▸ What to work on
In the key management excerpt below, what happens to your data if you lose your encryption keys?

▸ Source excerpt
+++++

Key Management
End-to-end encryption means that you are responsible for creating and maintaining the encryption keys to your data. Lose your encryption keys and you've effectively lost access to your data.
A Word of Caution on encryption keys
At several points in the Documentation it’s important to point out three important things about your encryption keys. Please make sure you clearly understand how encryption keys are used on Storj. You, your application and/or your users are responsible for managing your encryption keys.
If you lose your encryption keys, you have lost the ability to decrypt your data rendering it useless.
Thing 1: Your encryption keys are your data
Storj does not have access to your encryption keys. If you lose your encryption keys, they are gone. If you can’t decrypt your data, you’ve effectively lost it. All of it.
Thing 2: Make sure you backup your encryption keys
It is very important you make sure to backup your encryption keys in a safe place. Storj does not have any features or functions to back up encryption keys. We have a reference implementation of a user interface to ensure a user has backed up their encryption keys, but all of that happens client-side.

+++++

▸ Supplied entries
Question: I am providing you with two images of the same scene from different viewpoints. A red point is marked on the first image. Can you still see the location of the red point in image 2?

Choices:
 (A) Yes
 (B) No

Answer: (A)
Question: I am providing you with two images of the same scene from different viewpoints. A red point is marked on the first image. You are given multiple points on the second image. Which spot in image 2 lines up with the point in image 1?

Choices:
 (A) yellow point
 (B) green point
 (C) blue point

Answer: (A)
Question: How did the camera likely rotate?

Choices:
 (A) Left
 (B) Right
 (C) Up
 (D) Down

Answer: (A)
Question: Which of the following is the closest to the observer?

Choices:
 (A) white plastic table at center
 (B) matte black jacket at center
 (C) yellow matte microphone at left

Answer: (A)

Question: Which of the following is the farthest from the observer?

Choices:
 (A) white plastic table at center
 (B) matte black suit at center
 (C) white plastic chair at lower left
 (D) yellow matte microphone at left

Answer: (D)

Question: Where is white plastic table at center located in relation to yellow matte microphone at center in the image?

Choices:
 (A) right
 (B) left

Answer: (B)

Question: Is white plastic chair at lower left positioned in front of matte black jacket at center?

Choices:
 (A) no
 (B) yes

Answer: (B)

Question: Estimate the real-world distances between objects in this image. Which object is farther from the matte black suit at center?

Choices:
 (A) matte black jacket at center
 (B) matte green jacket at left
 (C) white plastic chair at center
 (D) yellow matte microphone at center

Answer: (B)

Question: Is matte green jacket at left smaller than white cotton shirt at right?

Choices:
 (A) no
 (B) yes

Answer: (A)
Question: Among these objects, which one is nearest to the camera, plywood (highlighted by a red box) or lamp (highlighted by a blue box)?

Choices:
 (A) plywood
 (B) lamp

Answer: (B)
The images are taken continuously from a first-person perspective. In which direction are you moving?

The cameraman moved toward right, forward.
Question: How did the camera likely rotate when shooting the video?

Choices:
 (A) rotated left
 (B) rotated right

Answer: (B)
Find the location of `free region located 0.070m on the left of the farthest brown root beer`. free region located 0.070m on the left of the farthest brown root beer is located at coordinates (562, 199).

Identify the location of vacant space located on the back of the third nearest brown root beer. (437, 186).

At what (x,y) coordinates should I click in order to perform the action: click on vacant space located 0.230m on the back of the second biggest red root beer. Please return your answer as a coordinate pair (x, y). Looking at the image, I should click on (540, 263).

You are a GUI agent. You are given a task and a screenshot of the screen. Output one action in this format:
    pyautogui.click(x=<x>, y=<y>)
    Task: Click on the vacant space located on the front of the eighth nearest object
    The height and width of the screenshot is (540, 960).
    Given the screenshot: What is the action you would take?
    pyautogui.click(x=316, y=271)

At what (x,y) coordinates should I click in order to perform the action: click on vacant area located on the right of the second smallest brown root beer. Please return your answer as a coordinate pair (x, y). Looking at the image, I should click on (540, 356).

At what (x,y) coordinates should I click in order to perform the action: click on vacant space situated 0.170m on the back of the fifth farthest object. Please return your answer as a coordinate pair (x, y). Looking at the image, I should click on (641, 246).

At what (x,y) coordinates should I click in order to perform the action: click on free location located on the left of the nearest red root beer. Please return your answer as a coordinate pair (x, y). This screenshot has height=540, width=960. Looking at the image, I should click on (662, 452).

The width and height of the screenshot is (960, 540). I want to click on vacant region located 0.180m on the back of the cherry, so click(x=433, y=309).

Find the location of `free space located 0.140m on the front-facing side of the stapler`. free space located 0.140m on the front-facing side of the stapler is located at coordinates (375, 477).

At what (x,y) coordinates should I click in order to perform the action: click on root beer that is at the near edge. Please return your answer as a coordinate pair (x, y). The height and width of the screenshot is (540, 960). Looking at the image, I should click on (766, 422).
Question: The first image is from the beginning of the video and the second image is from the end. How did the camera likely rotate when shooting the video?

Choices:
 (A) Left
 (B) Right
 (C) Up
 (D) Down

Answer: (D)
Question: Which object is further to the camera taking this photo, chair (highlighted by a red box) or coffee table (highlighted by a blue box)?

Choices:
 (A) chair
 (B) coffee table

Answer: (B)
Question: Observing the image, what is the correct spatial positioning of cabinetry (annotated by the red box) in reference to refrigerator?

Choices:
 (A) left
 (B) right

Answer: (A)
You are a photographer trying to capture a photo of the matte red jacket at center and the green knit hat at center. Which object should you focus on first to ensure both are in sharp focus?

+++++

▸ Finished task
You lose the ability to decrypt your data, which renders it useless.